Editor's note: For more coverage of the 2021 AAP National Conference & Exhibition, visit https://www.aappublications.org/news/2021/08/18/nationalconference2021.
For years, Mariana Glusman, M.D., FAAP, has been fascinated by how people learn different languages.
A native of Mexico, she came to the U.S. when she was 11 and learned English as a second language. Her passion for language development grew while she was in college.
“I actually did my honors thesis in child development on bilingualism,” she said. “Then, I went to medical school and kind of left that little spark of passion behind.”
It wasn’t long, however, before Dr. Glusman’s interest in bilingualism was rekindled. After becoming a pediatrician, she began working at Lurie Children’s Hospital’s Uptown Clinic in Chicago, where patients speak more than 50 languages.
Dr. Glusman, who has been at the clinic more than 25 years, often gets questions from pediatricians and parents regarding raising a bilingual child: Does learning two languages cause language delays? Is it a problem if a child switches between languages? How can you spot delays in children who speak more than one language? Which language should parents who are not native English speakers use at home?
She answers those and other questions during an on-demand session “Is More Better? Promoting Optimal Language Development of Children in Multilingual Homes” (OD0186).
About 22% of people older than 5 years speak a language other than English at home, according to the U.S. Census Bureau.
“Regardless of where you work, you're going to come across people that are dual language learners,” said Dr. Glusman, a member of the AAP Council on Early Childhood Executive Committee and Section on Minority Health, Equity and Inclusion.
During the session, she explains bilingual language development and how learning two languages simultaneously will take longer than learning one. She offers advice on how to tease apart whether a bilingual child has a language delay and when to refer for therapy or language enrichment.
Dr. Glusman also discusses the benefits of parents speaking their native language at home and the importance of exposing children to native English speakers.

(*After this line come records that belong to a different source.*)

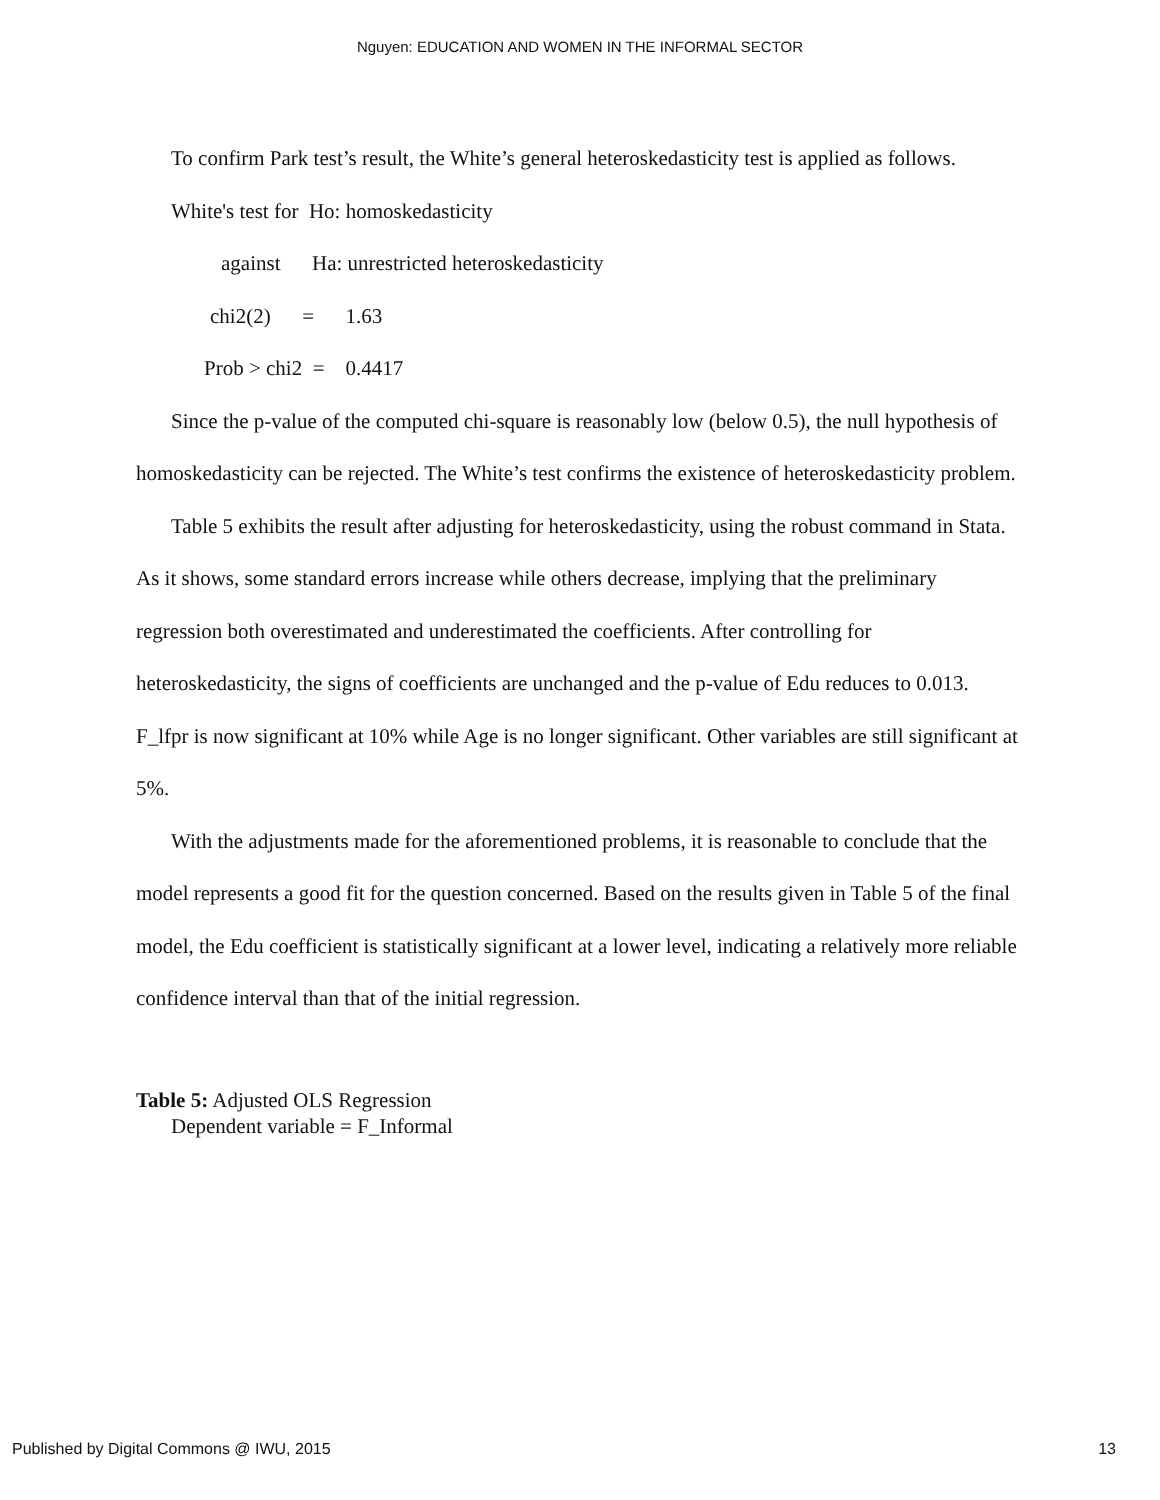Nguyen: EDUCATION AND WOMEN IN THE INFORMAL SECTOR
To confirm Park test’s result, the White’s general heteroskedasticity test is applied as follows.
White's test for Ho: homoskedasticity
against Ha: unrestricted heteroskedasticity
chi2(2) = 1.63
Prob > chi2 = 0.4417
Since the p-value of the computed chi-square is reasonably low (below 0.5), the null hypothesis of homoskedasticity can be rejected. The White’s test confirms the existence of heteroskedasticity problem.
Table 5 exhibits the result after adjusting for heteroskedasticity, using the robust command in Stata. As it shows, some standard errors increase while others decrease, implying that the preliminary regression both overestimated and underestimated the coefficients. After controlling for heteroskedasticity, the signs of coefficients are unchanged and the p-value of Edu reduces to 0.013. F_lfpr is now significant at 10% while Age is no longer significant. Other variables are still significant at 5%.
With the adjustments made for the aforementioned problems, it is reasonable to conclude that the model represents a good fit for the question concerned. Based on the results given in Table 5 of the final model, the Edu coefficient is statistically significant at a lower level, indicating a relatively more reliable confidence interval than that of the initial regression.
Table 5: Adjusted OLS Regression
Dependent variable = F_Informal
Published by Digital Commons @ IWU, 2015 13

“Pediatricians really are in a unique position to be able to dispel myths about bilingualism and urge parents to speak in their native language,” she said.
Literacy promotion is another one of her passions. Chair of Reach Out and Read Illinois’ Advisory Board, she said it’s important for bilingual parents to read books in their native language to expose children to a rich vocabulary. They also can talk about the pictures in a book written in English and ask the child questions.
This “serve and return” interaction creates synapses in the brain, which will help the child develop language and learn to read, said Dr. Glusman, associate professor of pediatrics at Northwestern University Feinberg School of Medicine in Chicago.
“Children are not sponges. They don't just absorb language from their environment,” she said. “They have to be active participants in their learning.”